I also helped a fellow buy one for less than a $1,000 perhaps 5 years ago and sail ed with him when he brought her home to Swan Creek. One of the fun sails of that summer.

Less classic, and more expensive but a super little boat is the 23 foot Farr 727.

Jeff


----------



## ccriders (Jul 8, 2006)

Chris,
I had a Sailmaster 22 that I sailed all over the Chesapeake. It was a full keel, attached rudder, and centerboard (S&S Design) that would let me get into 2.5 feet of water. However, it is this boat that helped me formulate my therom that one should not sail in winds where the wind speed in knots exceeds the waterline length of the boat. A major contributing factor, however was the huge main that was very difficult to reef (roller reefing being what it is). The full keel with attached rudder allowed us to laugh at the crab pots. Never once snagged one.
Have fun shopping.


----------



## chrisncate (Jan 29, 2010)

LandLocked66c said:


> DUDE! Build this!
> 
> Yacht Tenders


Sweet little boat 

Minor refits (cosmetics mostly) on existing platforms are all I see in our future at this point though. I haven't got it in me to go the full nine on a boat (for us anyway) again anytime soon.. I know how deep that rabbit hole can go... less obsessive attachment and more fun, that's where we're at these day..


----------



## chrisncate (Jan 29, 2010)

BubbleheadMd said:


> Have you considered a Pearson Ariel or Commander? I'd also suggest the Triton, but you seem to be after something a little smaller.

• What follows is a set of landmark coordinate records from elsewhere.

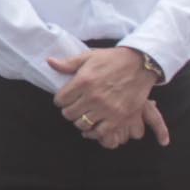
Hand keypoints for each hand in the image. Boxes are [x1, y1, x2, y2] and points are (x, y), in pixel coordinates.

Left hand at [49, 47, 169, 147]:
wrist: (140, 65)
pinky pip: (100, 133)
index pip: (60, 100)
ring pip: (82, 124)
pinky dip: (94, 132)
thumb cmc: (113, 59)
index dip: (60, 100)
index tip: (65, 98)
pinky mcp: (119, 118)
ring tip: (84, 115)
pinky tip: (93, 125)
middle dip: (69, 110)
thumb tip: (50, 62)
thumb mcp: (89, 56)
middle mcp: (93, 97)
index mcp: (84, 81)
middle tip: (75, 106)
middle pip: (69, 114)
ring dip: (80, 121)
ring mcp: (106, 109)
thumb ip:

Yea, small. Way small. 22' or less..

All excellent choices you listed though of course. Fantastic boats.


----------



## Jeff_H (Feb 26, 2000)

ccriders said:


> I had a Sailmaster 22 that I sailed all over the Chesapeake. It was a full keel, attached rudder, and centerboard (S&S Design) that would let me get into 2.5 feet of water. However, it is this boat that helped me formulate my therom that one should not sail in winds where the wind speed in knots exceeds the waterline length of the boat. A major contributing factor, however was the huge main that was very difficult to reef (roller reefing being what it is). The full keel with attached rudder allowed us to laugh at the crab pots. Never once snagged one.
> Have fun shopping.


I must say that Sailmaster 22 is one of my favorite designs of all time. I have often thought that when I got too old to push big boats around, I would go back and and buy one of the Keel centerboarders of that era: something like a Sailmaster 22, Dolphin 24 or Morgan 25, and go explore the quiet corners of the Bay that were too shallow for my deeper draft boats.

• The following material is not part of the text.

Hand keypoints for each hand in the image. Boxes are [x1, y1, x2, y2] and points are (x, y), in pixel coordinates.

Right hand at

Of course I would add modern sails, change deck hardware so you never had to go on deck, and the reefing so I could reef on the fly.

Hey, don't shoot me, I said when I was older, not dead.


----------



## seaojoe (May 4, 2002)

I've owned a typhoon for a few years, then went to a sailmaster 22, sailed her for 2 years then sold her. Regretted that move and searched for another. My present boat started as a sailmaster and was modified by the former owner. She's a pleasure to sail, ez to own, brings back the 'feel'


----------



## Flybyknight (Nov 5, 2005)

Lightning!
I bought one for 2500, sailed it hard for 5 years and sold it for 2000. 19', trailer-able,
One of the most popular one designs ever. Flat bottom, planes in a puff, yet very stable.
Google International Lightning Class Assn.
Dick


----------